Task instructions >>
Each line below that contains the word "Yamaha" is to be counted; give only the final number.

· · · · ·

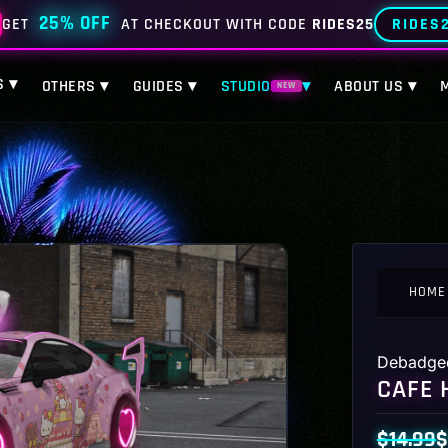
25% OFF
RIDES
GET
AT CHECKOUT WITH CODE
RIDES25
S ▾
OTHERS ▾
GUIDES ▾
STUDIO
▾
ABOUT US ▾
NEW
HOME
Debadge
CAFE 
$
14.99
$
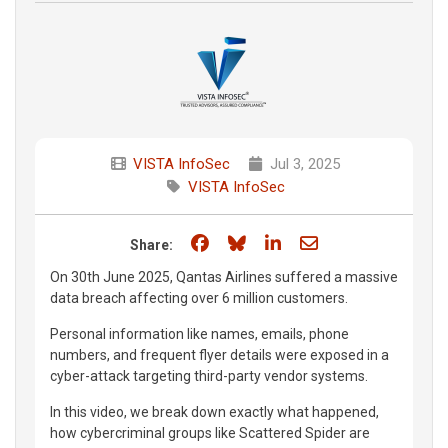
VISTA InfoSec
Jul 3, 2025
VISTA InfoSec
Share on Facebook
Share on Bluesky
Share on LinkedIn
Share through e
Share:
On 30th June 2025, Qantas Airlines suffered a massive
data breach affecting over 6 million customers.
Personal information like names, emails, phone
numbers, and frequent flyer details were exposed in a
cyber-attack targeting third-party vendor systems.
In this video, we break down exactly what happened,
how cybercriminal groups like Scattered Spider are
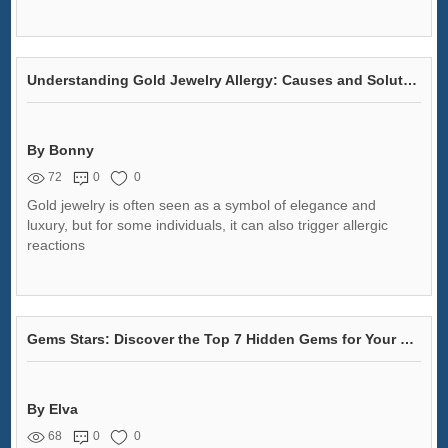
Understanding Gold Jewelry Allergy: Causes and Solutions
By Bonny
72
0
0
Gold jewelry is often seen as a symbol of elegance and
luxury, but for some individuals, it can also trigger allergic
reactions
Gems Stars: Discover the Top 7 Hidden Gems for Your Collection!
By Elva
68
0
0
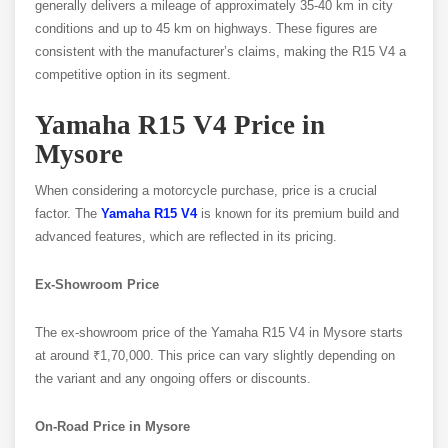
generally delivers a mileage of approximately 35-40 km in city
conditions and up to 45 km on highways. These figures are
consistent with the manufacturer’s claims, making the R15 V4 a
competitive option in its segment.
Yamaha R15 V4 Price in
Mysore
When considering a motorcycle purchase, price is a crucial
factor. The
Yamaha R15 V4
is known for its premium build and
advanced features, which are reflected in its pricing.
Ex-Showroom Price
The ex-showroom price of the Yamaha R15 V4 in Mysore starts
at around ₹1,70,000. This price can vary slightly depending on
the variant and any ongoing offers or discounts.
On-Road Price in Mysore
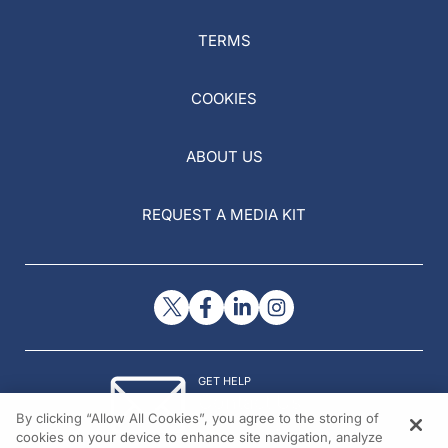
TERMS
COOKIES
ABOUT US
REQUEST A MEDIA KIT
GET HELP
Contact Us
By clicking “Allow All Cookies”, you agree to the storing of
© 2026 All rights reserved.
cookies on your device to enhance site navigation, analyze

· · · · ·

Answer below >>
3